Questa versione di Teatrino giullare sembra smentire le parole di Beckett. Due giocatori mascherati si fronteggiano davanti a una scacchiera su cui sono posati i quattro personaggi: Hamm è il re, Clov l’alfiere, e i due bidoni della spazzatura contenenti Neg e Nell diventano due torri. Il dramma quindi se c’è, è nel gioco più violento mai creato (gli scacchi per chi non lo sapesse nascono da un fatto di sangue). Ma perché questi due personaggi stanno giocando? cosa li spinge? e soprattutto quali sono le regole? Non ci sono. Come nel Teatro grottesco di Thomas Ligotti, le cose accadono perché accadono, senza ragione alcuna, ma allora può esserci dramma?

I burattini vengono mossi sulla scacchiera al ritmo delle battute rendendo fisica la sensazione di trovarsi di fronte a una partitura musicale (e la volontà di Beckett era di fare emergere questo aspetto).

Il suono delle pedine mosse sulla scacchiera intervallate dalle pause, è controcanto alle parole che tratteggiano questo estenuante finale di gioco tra personaggi ormai allo stremo. Finita è finita, forse è finita. Sì, forse. Domani tutto potrebbe cominciare nuovamente. Clov e la sua valigia possono essere solo un ennesimo gioco crudele che non porta a nient’altro che a far passare il tempo.

Che ore sono? La stessa di sempre. Che tempo fa? Lo stesso di sempre. I finali negli scacchi sono matematici. Tutta la variabilità che può sconvolgere il medio gioco svanisce di fronte all’ineluttabilità del finale. Eppure è possibile dilazionare il tempo, si può protrarre l’agonia all’infinito in alcuni casi. E infatti Hamm lo ammette: potrei farla finita, ma non riesco. E qui torna in mente la massima di Roger Blin, che di Beckett curò le prime magistrali: «penso che a teatro esista una regola semplice, che in ogni forma di scrittura, classica o meno, deve rispettare: saper finire».

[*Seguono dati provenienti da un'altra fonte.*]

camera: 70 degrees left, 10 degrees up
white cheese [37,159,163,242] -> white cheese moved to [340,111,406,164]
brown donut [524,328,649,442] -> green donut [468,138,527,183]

E se il finale di questo Finale di partita è aperto come quello di una serie televisiva, quello di Teatrino Giullare è suggestivo e improvviso: una piccola fiamma che illumina i resti del gioco sulla scacchiera e poi buio.

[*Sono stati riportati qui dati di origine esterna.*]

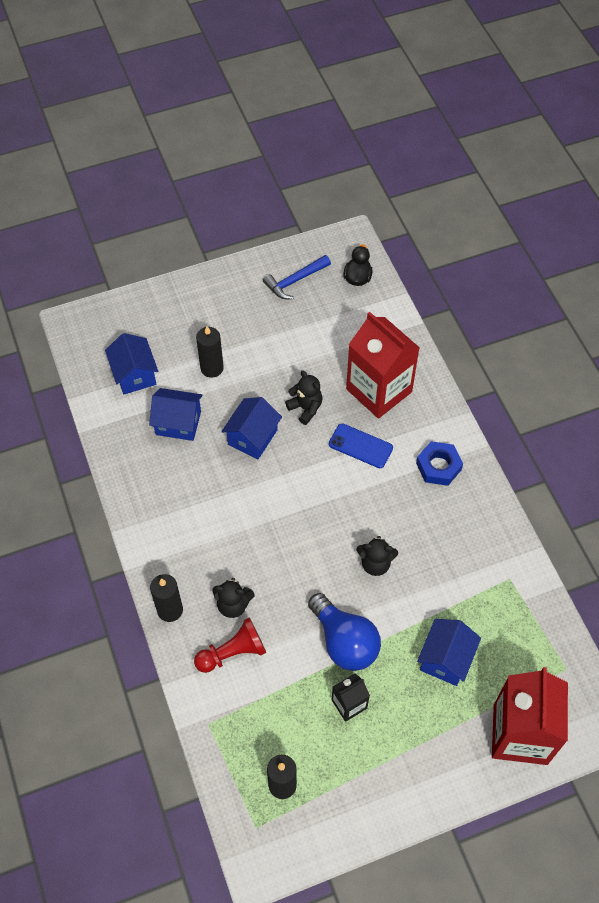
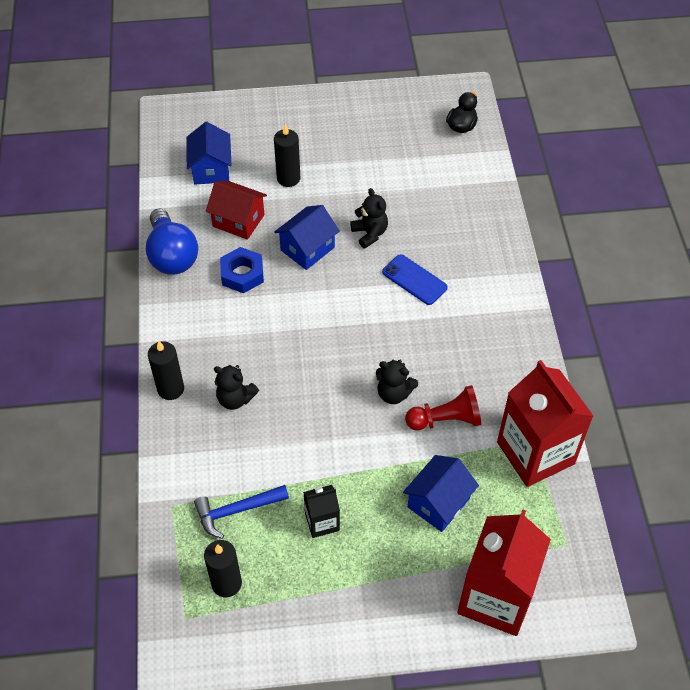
camera: 15 degrees right, 5 degrees down
blue house [149,388,202,441] -> red house [206,181,267,240]
red pawn [194,618,266,673] -> red pawn moved to [405,385,481,430]
blue hammer [263,255,331,299] -> blue hammer moved to [194,485,289,539]
blue light bulb [308,593,381,671] -> blue light bulb moved to [146,209,198,274]
red carton [346,312,420,419] -> red carton moved to [497,360,593,487]
blue nut [416,441,463,486] -> blue nut moved to [220,247,264,293]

Visivamente affascinante questo Finale di partita di Teatrino Giullare che da molto tempo affronta la drammaturgia contemporanea (ricordiamo en passant le esplorazioni di Koltès, Bernhard, Jelinek etc.). I burattini sono evocativi dell’universo stantio di Beckett: un lenzuolo macchiato di sangue e pieno di polvere, i bidoncini della monnezza dove sono rintanati le larve umane dei genitori, la sedia a rotelle, persino il cane immaginario.

Qualche difetto nella drammaturgia vocale. La voce raschiata di gola di Hamm, o la caratterizzazione da cartone animato di Negg e Nell lasciano un po’ a desiderare. Forse l’aspetto vocale poteva essere esplorato in altro modo. Per esempio Hamm con una voce femminile avrebbe aperto scenari insoliti. Ma è un mio pallino: preferisco sempre il naturale all’artificio per quanto il teatro in sé sia un artificio. Amo quanto il confine si fa confuso, quando l’insolito, per le strane alchimie della scena, diventa assolutamente accettato e consueto, come se non ci fosse altra soluzione che quella esperita.

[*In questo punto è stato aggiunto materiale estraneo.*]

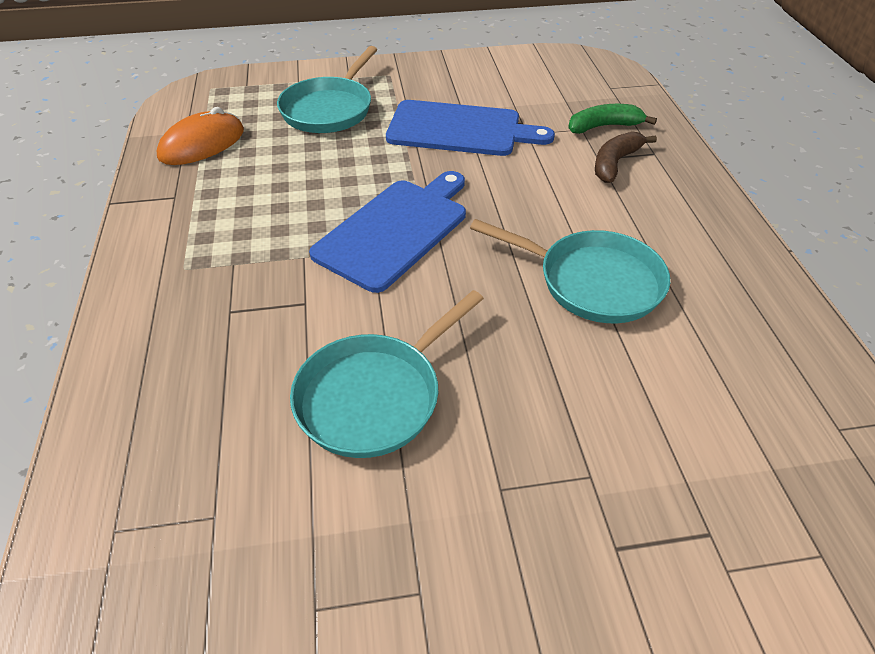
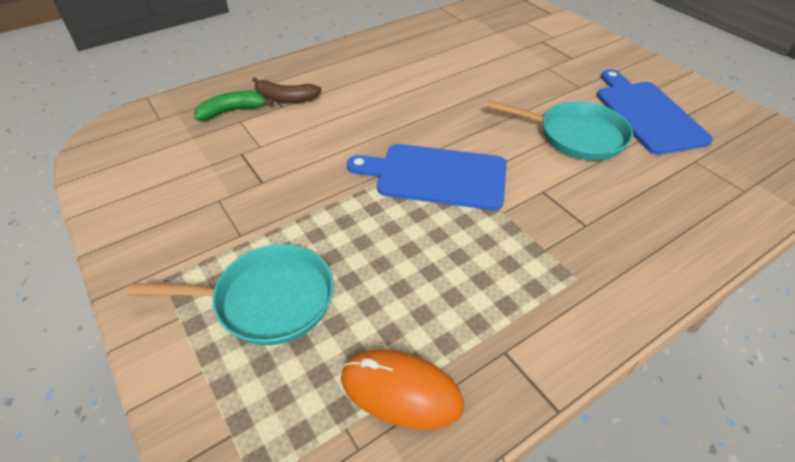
camera: 115 degrees left, 0 degrees up
blue cutting board [386,100,555,156] -> blue cutting board moved to [597,69,713,155]
turquoise pan [470,219,670,323] -> none
green banana [568,104,657,134] -> green banana turned 105 degrees clockwise [194,91,274,121]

Anche nell’interpretazione qualcosa in più si sarebbe potuta fare soprattutto nell’esplorazione della profondità dei personaggi. Per esempio non si avverte il travaso di potere che gradualmente passa da Hamm a Clov. I due restano sostanzialmente identici in questa versione di Teatrino Giullare, mentre nell’originale beckettiano il bastone del potere passa lentamente dalla mano di Hamm a quella di Clov che infatti nel finale ha il facoltà di allontanarsi. A lui resta l’ultima mossa a noi sconosciuta. Così come il tono delle chiamate di Hamm passa da imperioso a supplicante ma che in questa versione si manifesta solo nell’affievolirsi del suono del fischietto.

Buono invece il ritmo che rende esplicita e incessante, perfino nelle pause, la violenza dei colpi scambiati tra Hamm e Clov. Una lotta senza quartiere, lotta che si ripete ancora e ancora, è quella che avviene tra le quattro mura o, in questo caso, tra i quattro lati che delimitano la scacchiera.

Questo Finale di partita di Teatrino Giullare è lavoro pieno di luci e ombre, godibile e intenso, seppur attraversato da vistose contraddizioni tra ottime riuscite e buone intenzioni che restano a livello larvale.